_What to produce_
Where the data below has the string "Argentina", return the whole line.

_Task inputs_

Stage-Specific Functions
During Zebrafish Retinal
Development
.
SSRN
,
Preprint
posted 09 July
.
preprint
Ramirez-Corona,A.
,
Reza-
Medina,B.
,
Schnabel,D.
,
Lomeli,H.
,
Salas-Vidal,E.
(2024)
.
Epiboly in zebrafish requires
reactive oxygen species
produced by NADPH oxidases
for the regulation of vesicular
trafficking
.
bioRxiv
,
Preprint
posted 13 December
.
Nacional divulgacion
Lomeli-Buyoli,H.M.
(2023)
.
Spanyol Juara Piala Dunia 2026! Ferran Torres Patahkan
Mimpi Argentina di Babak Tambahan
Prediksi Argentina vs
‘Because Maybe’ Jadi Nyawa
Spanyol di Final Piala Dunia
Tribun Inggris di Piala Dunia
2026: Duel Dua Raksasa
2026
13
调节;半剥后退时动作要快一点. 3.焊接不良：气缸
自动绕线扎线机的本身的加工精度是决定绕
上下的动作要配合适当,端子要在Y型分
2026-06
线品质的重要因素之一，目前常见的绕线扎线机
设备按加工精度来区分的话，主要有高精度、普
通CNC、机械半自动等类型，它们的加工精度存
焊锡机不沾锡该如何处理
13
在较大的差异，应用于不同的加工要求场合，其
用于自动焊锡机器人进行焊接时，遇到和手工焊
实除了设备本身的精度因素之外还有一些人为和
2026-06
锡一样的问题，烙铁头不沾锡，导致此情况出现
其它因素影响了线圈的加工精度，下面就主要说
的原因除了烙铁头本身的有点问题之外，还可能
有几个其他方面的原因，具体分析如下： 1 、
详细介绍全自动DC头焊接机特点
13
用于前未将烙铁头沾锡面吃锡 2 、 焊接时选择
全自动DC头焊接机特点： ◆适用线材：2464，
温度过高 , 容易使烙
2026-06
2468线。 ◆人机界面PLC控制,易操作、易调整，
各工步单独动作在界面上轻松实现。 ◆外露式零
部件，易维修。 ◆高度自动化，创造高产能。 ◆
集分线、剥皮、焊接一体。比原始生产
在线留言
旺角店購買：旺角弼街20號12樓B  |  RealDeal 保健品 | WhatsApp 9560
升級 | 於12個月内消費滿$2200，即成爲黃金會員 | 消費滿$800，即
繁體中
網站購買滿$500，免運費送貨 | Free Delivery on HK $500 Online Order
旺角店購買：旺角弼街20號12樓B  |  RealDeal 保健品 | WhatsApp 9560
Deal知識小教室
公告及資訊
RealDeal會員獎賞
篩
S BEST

_Written answer_
Mimpi Argentina di Babak Tambahan
Prediksi Argentina vs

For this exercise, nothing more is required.